::: Texto fornecido

A luta contra o capitalismo continua sendo o único caminho rumo à libertação plena das mulheres

*Artigo originalmente publicado no Jacobin e traduzido por Roseane Rezende de Freitas com autorização da revista.

Membros da Liga de Organização Sindical das Mulheres de Nova York posam com um estandarte convocando para o dia de oito horas em 1910. Kheel Center / Flickr

Para muitas feministas socialistas, é fácil criticar o feminismo liberal. Muitas de nós chegaram ao socialismo a partir do liberalismo e tiveram uma compreensão clara dos seus limites e falhas.


Entretanto, a história e a essência do feminismo radical são bem menos conhecidas. Embora o termo “radical” do feminismo radical pareça sugerir uma política que os socialistas adotariam, um olhar mais de perto revela uma ideologia incompatível com o feminismo socialista. Abominado por uma compreensão restrita da opressão de gênero e uma estratégia equivocada para a mudança, o feminismo radical, em última análise, falha ao oferecer às mulheres um caminho claro para a libertação.


O feminismo radical surgiu na segunda onda do feminismo nos anos de 1970, junto, mas mutuamente separado do feminismo socialista e marxista. Contudo, compartilham alguns pontos em comum. Como as feministas socialistas, as feministas radicais discordam do individualismo do liberalismo e argumentam que opções pessoais e conquistas individuais não são suficientes para transformarem a sociedade. E situam a opressão às mulheres em um contexto social mais amplo.


Desde o começo, as feministas radicais se preocuparam especialmente com violência sexual e doméstica, vendo-as como fundamentais para a opressão das mulheres. Andrea Dworkin, uma das feministas radicais mais proeminente dos anos de 1980, destacou-se em sua cruzada contra a violência sexual. Em um de seus discursos mais famosos, “Quero uma trégua de 24 horas sem estupros”, ela implorou aos homens no auditório que tentassem compreender o medo profundo de violência sexual com o qual as mulheres vivem todos os dias.

::::::

• **Suas tarefas**
- a) As afirmações a seguir concordam com o texto sobre feminismo radical? Responda sim ou não a cada uma, citando literalmente as palavras do texto que decidem: (i) o feminismo radical surgiu na segunda onda do feminismo, nos anos de 1970; (ii) as feministas radicais concordam com o individualismo do liberalismo; (iii) Andrea Dworkin foi uma das feministas radicais mais proeminentes dos anos de 1990.
- b) Segundo o texto sobre feminismo radical, qual é o título de um dos discursos mais famosos de Andrea Dworkin?
Baseie-se somente no texto fornecido.

::: Dados fornecidos

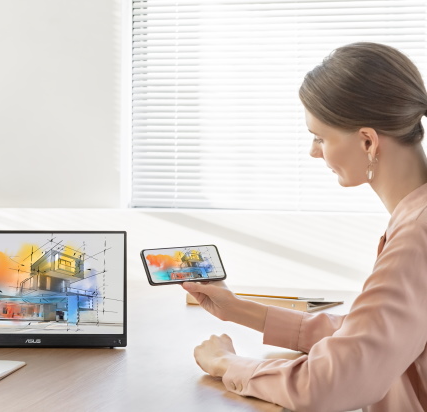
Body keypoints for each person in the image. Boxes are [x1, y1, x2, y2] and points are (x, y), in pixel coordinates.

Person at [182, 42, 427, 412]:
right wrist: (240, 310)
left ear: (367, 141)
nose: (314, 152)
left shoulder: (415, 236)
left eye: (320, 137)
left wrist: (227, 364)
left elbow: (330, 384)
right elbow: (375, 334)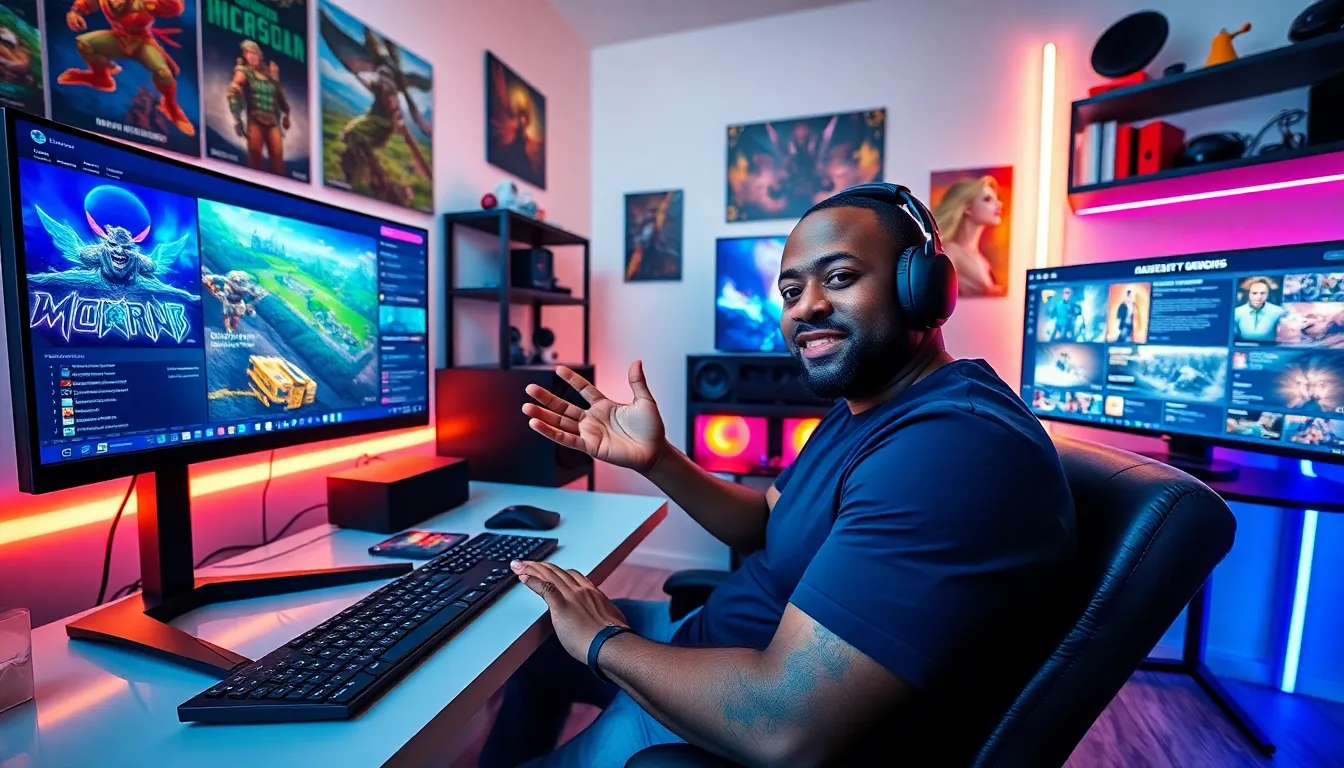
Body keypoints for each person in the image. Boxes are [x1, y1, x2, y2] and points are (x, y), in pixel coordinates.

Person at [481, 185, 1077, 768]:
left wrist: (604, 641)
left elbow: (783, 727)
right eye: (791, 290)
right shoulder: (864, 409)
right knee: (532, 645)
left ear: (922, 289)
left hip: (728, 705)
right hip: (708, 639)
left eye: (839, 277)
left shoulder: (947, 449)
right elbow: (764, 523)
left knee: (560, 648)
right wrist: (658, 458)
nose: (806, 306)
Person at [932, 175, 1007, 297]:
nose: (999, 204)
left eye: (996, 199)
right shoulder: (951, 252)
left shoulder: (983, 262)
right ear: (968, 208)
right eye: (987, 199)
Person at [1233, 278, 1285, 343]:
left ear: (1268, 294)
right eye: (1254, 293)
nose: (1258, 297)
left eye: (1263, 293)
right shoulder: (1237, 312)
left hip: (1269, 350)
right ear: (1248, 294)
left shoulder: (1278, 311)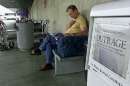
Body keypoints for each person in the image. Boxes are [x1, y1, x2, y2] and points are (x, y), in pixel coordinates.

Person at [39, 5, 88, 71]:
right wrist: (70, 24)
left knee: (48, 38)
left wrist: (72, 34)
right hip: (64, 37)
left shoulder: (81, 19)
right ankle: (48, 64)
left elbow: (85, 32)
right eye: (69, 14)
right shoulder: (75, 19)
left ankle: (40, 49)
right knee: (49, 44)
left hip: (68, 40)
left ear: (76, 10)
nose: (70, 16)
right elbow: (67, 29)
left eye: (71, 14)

::::::

• **Respostas das tarefas**
- a)
(i) Sim: "O feminismo radical surgiu na segunda onda do feminismo nos anos de 1970".
(ii) Não: "as feministas radicais discordam do individualismo do liberalismo".
(iii) Não: "uma das feministas radicais mais proeminente dos anos de 1980".

- b) "Quero uma trégua de 24 horas sem estupros".